New Regulations to Protect Foreign Workers

Steven MeurrensUncategorized

On September 26, 2022, regulatory changes to Canadian immigration law took effect with the goal being to increase protections for temporary foreign workers.  All employers who currently employ, or wish to employ, foreign workers should understand these changes.

In order to understand the changes, it is necessary to understand the distinction between the Temporary Foreign Worker Program (the “TFWP”) and the International Mobility Program (the “IMP”).

In brief, the TFWP is a method of hiring foreign workers in which employers need to first obtain Labour Market Impact Assessments to demonstrate that the entry of the foreign workers will have a positive or neutral impact on the Canadian labour market. This is typically done through recruiting on prescribed locations for a four week period prior to applying, although there are recruitment exemptions.

The IMP consists of workers who are exempt from the requirement to obtain a Labour Market Impact Assessment.  Examples include free-trade agreements, International Experience Canada, provincial nominees, charitable and religious workers, and more.   Many more, in fact. Immigration, Refugees and Citizenship Canada has almost one-hundred exemption categories.

Providing Information to Foreign Workers About their Rights

The change which will likely take most employers by surprise is that employers must provide foreign workers with up-to-date information about their rights in Canada.

To meet this requirement, employers will need to provide their employees with specific PDFs (or printed pamphlets) that are made available by the Government of Canada.  The PDF for employers hiring employees under the TFWP can be found here.  The PDF for employers hiring employees under the IMP can be found here.  The information must be provided on or before the employee’s first day of work.
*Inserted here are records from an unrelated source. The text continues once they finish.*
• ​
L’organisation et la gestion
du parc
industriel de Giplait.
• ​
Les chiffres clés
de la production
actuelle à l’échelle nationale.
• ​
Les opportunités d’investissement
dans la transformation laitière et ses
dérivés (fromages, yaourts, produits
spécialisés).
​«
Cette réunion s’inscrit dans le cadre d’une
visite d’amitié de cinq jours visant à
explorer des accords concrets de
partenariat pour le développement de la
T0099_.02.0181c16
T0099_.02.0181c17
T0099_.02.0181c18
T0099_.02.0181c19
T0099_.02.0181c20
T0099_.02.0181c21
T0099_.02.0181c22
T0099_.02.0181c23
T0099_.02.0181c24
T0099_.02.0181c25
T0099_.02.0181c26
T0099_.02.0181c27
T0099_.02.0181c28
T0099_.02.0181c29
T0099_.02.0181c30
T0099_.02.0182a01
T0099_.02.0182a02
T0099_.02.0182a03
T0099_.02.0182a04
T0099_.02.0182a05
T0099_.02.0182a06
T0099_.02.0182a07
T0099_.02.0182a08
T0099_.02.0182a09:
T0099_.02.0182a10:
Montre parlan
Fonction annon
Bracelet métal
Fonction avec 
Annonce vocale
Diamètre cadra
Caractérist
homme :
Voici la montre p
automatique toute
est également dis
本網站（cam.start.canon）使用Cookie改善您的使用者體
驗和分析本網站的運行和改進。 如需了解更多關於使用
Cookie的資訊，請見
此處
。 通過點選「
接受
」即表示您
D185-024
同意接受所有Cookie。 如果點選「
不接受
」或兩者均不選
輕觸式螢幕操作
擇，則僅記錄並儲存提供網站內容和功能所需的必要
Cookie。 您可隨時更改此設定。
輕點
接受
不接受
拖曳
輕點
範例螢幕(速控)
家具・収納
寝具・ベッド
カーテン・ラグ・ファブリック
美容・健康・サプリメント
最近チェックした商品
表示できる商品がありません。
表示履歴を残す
As well, employers must make the information available to foreign workers in both English and French available to their foreign workers throughout their period of employment.  The requirement that the information be available in both official languages applies regardless of whether employers have employees who speak both languages.

Health and Safety

Employers of foreign workers must now make reasonable efforts to provide access to health care services when a foreign worker is injured or becomes ill at the workplace. Reasonable efforts can include ensuring that there is a phone available to foreign workers to call emergency services or organizing (but not paying for) transportation to a hospital, clinic or doctor.

As well, employers in the TFWP must obtain and pay for private health insurance that covers emergency medical care during the period for which their foreign workers are not covered by their provincial or territorial health systems.

Other Changes

The remaining changes are more straight-forward, and most employers were probably already doing what is now required.

First, employers must have written employment agreements with their foreign workers that are signed by both employers and foreign workers.

Second, employers cannot retaliate against foreign workers who report abuse.

Third, employers are prohibited from charging or recovering fees for the provision of services in relation to Labour Market Impact Assessments, employer compliance fees or fees related to recruitment.

Ensuring Compliance 

In order to enhance its ability to monitor compliance, the government will now have the ability to require that third parties, without the consent of the employer or worker, provide documentation relating to employer compliance.  As well, employers and affiliated entities who are not compliant can be banned from hiring employers, with especially stringent rules in the TFWP.

Canada’s immigration system increasingly relies on prospective immigrants first working in Canada as foreign workers and both the IMP and the TFWP have grown tremendously in recent years (with a brief drop during the COVID-19 pandemic).  This is unlikely to change in the near future, and as such, it is important that all foreign workers understand the September 26 changes now in effect.